Figure S7. Partly visualized copy number profiles from fetuses with unconfirmed aneuploidies. Reported trisomies are marked in red. A dotted slightly darker red line represents the mean amplitude of the corresponding aberration, whereas the yellow line indicates the expected value according to PREFACE's prediction. Observed aberrations are often lower than PREFACE values, suggesting placental mosaicisms.
Figure S8. Discovering sex aneuploidy suspects. The ratio between FFY and PREFACE values is shown in relation to the ratio between FFX and PREFACE. Colors and symbols are assigned as in Figure 4. The surface of the symbols is proportional to the fetal fraction (FF), and thereby the relevance of the NIPT assay. Ellipse size is defined by the overall observed standard deviations within males and females: these should hold 95% of fetal aneuploidies, expressed as plusses in addition. The arrow points to a couple of female fetuses with similarly elevated FFX and FFY, potentially involving vanishing twins.

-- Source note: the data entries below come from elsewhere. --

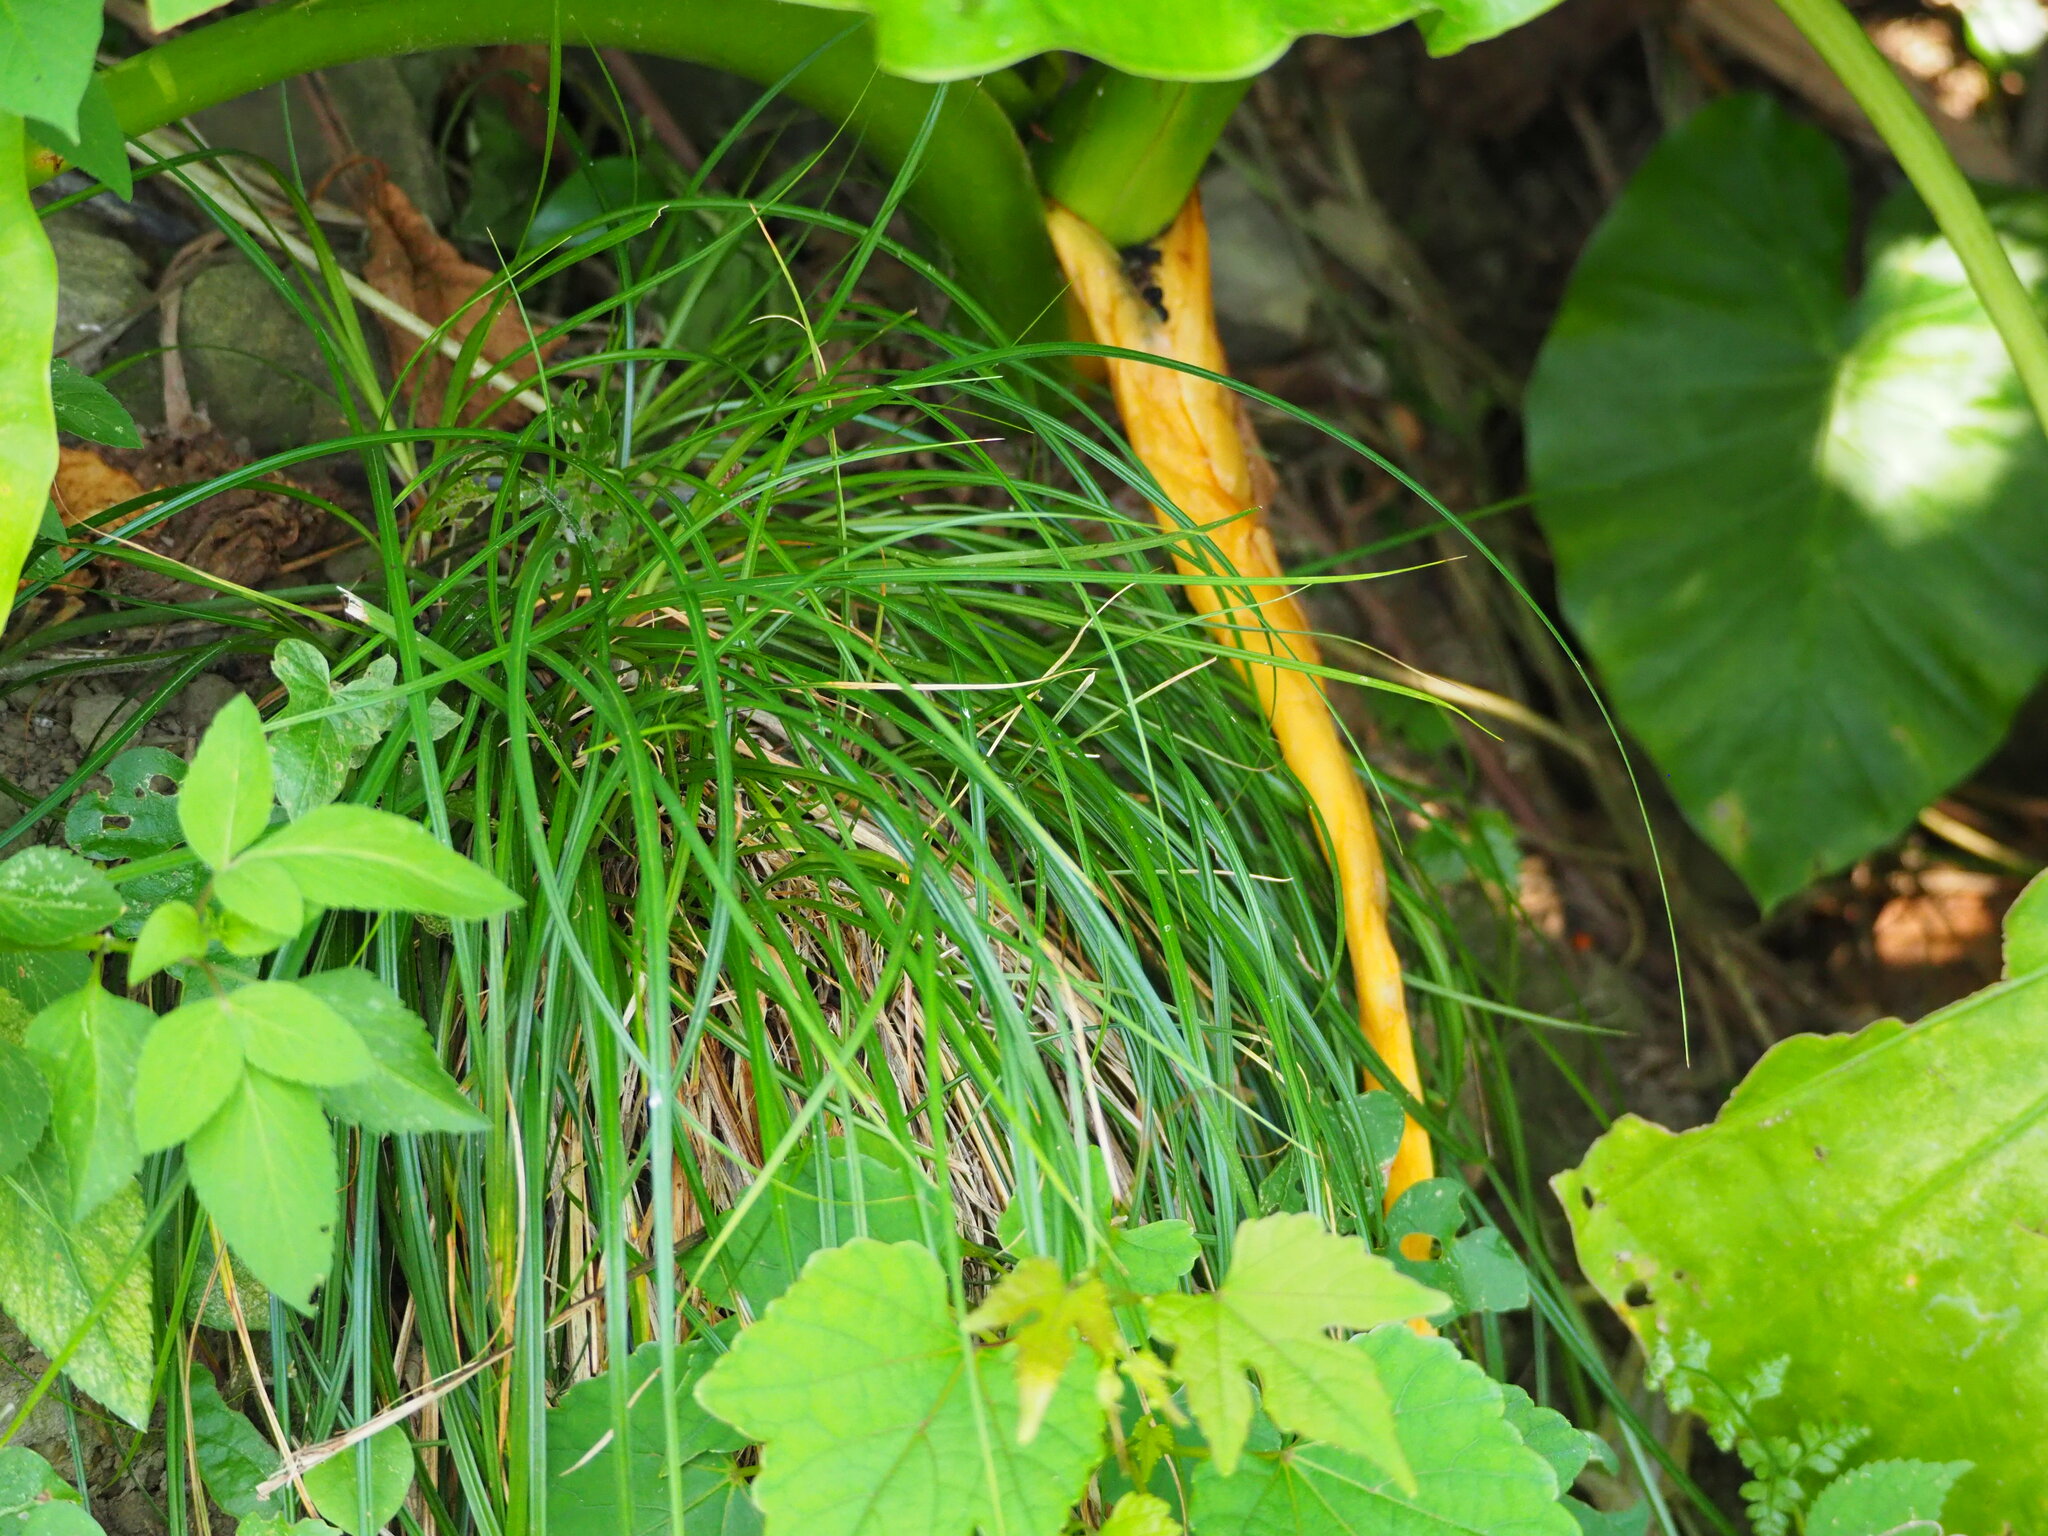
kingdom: Plantae
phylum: Tracheophyta
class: Liliopsida
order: Asparagales
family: Asparagaceae
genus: Liriope
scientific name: Liriope graminifolia
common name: Lilyturf
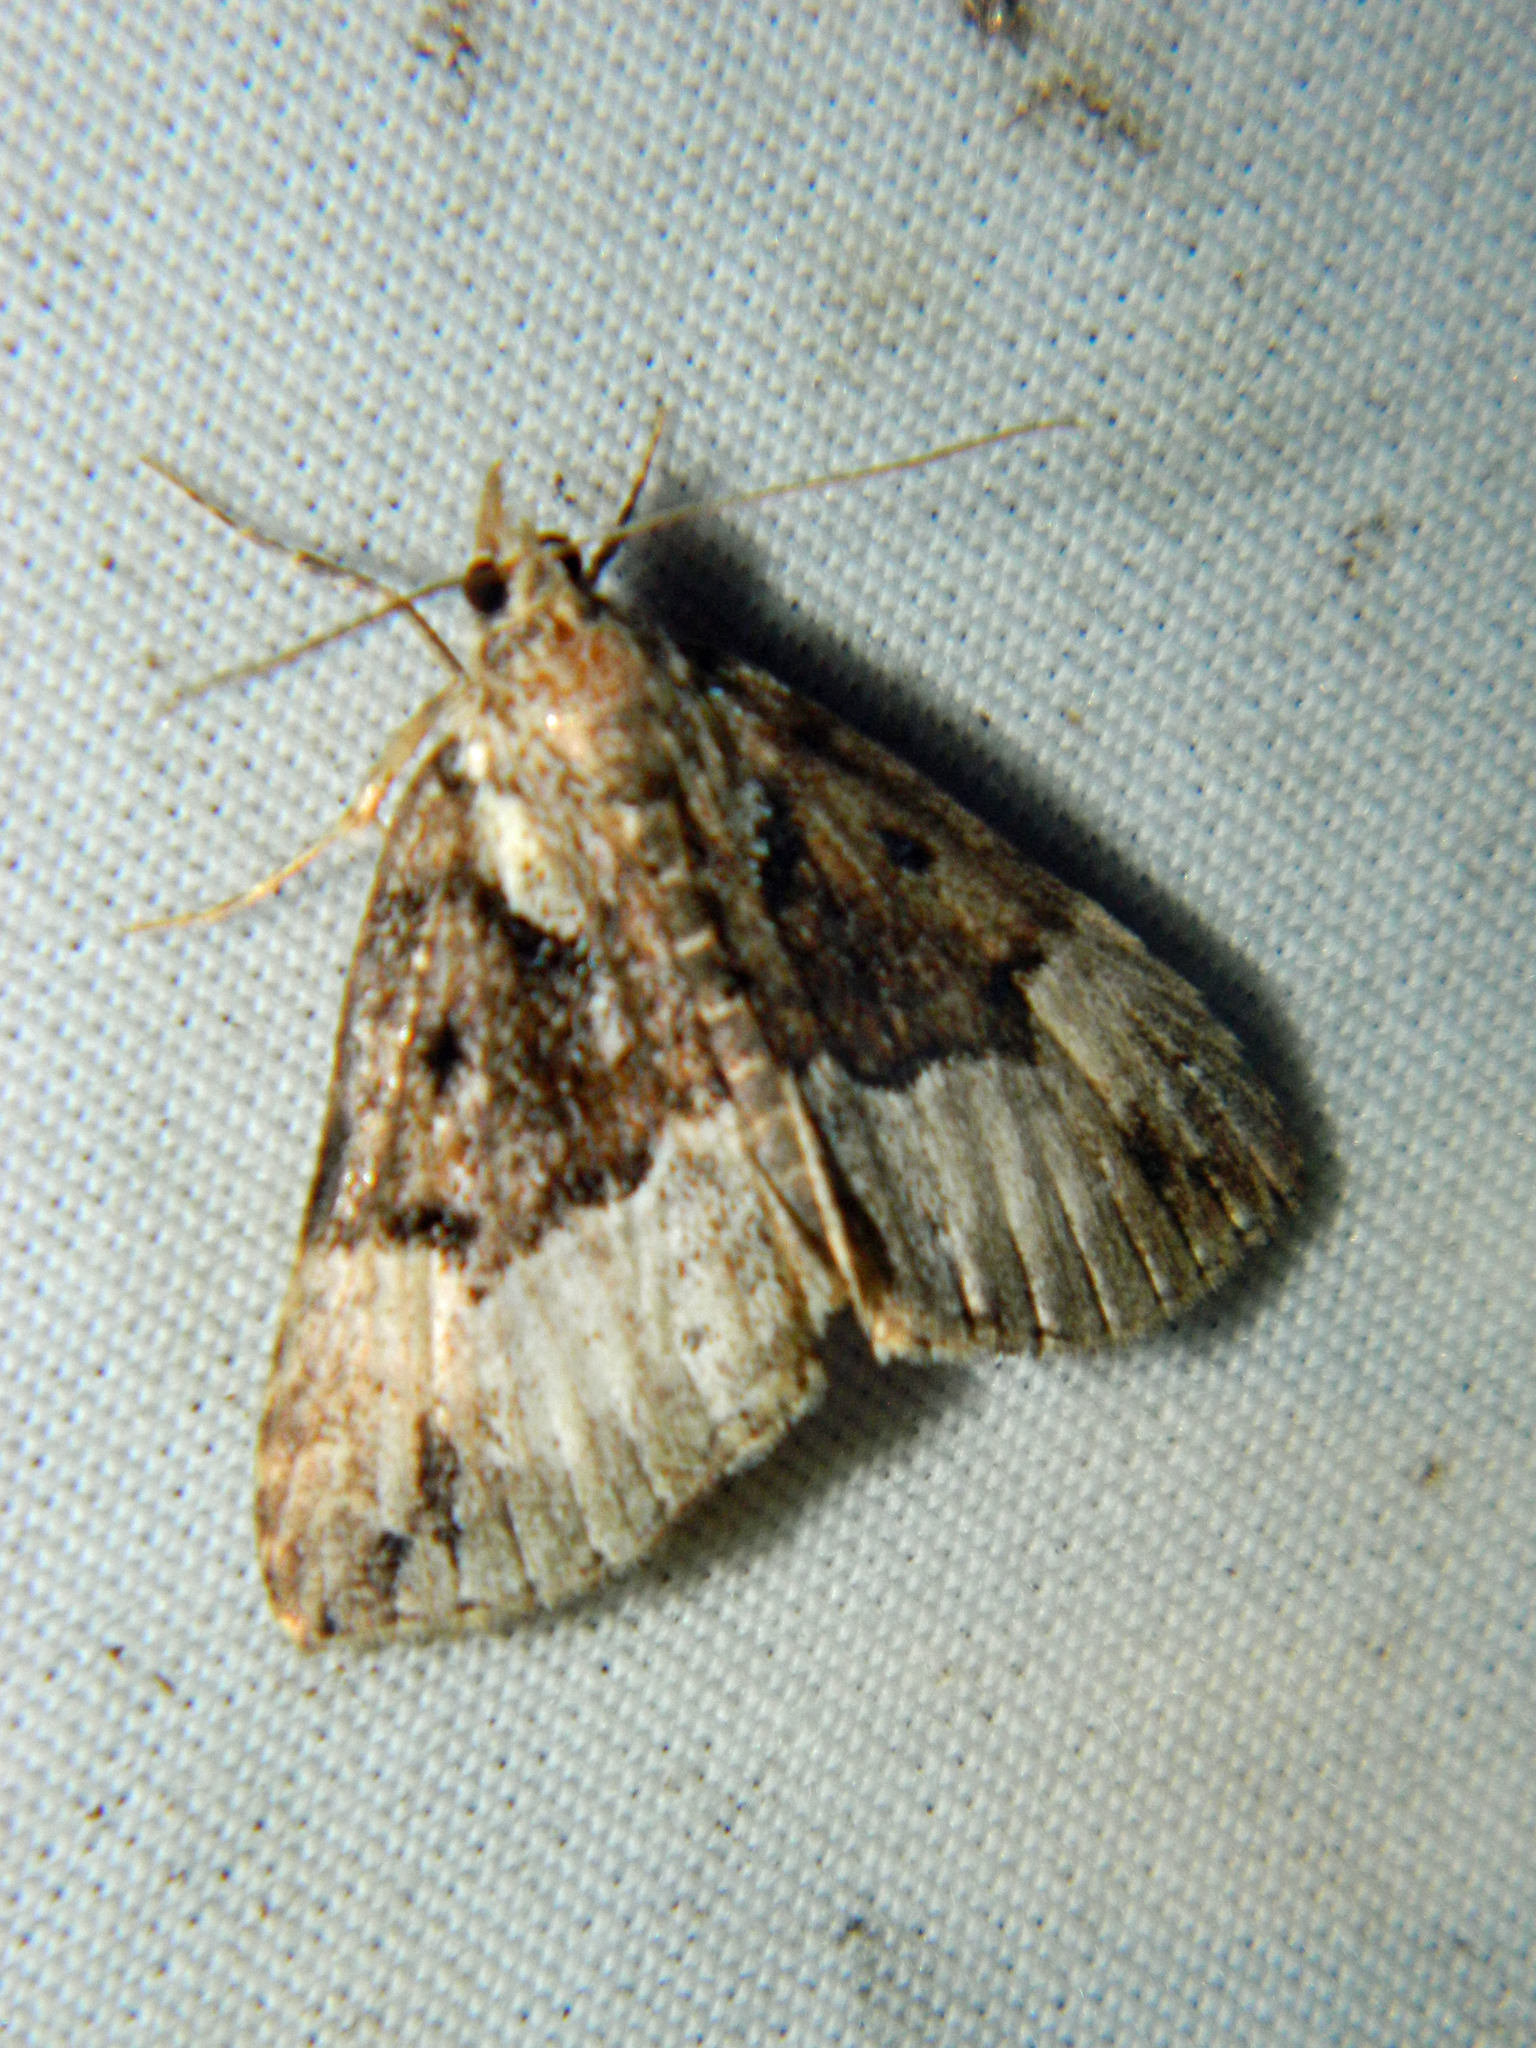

File S1. Interactive three‐dimensional FFY‐FFX‐PREFACE plot. HTML should be interpretable by any browser. Dragging results in figure movement, whereas scrolling can be used to zoom. Axes correspond to FFX (x‐axis), FFY (y‐axis) and PREFACE (z‐axis) values. Expected positions for fetal aneuploidies and mixed twins are indicated by straight lines. Colors and symbols are assigned as in Figure 4.
Supporting info item
Data Availability Statement
The data that support the findings of this study are available on request from the corresponding author. These are not publicly available due to privacy and ethical restrictions.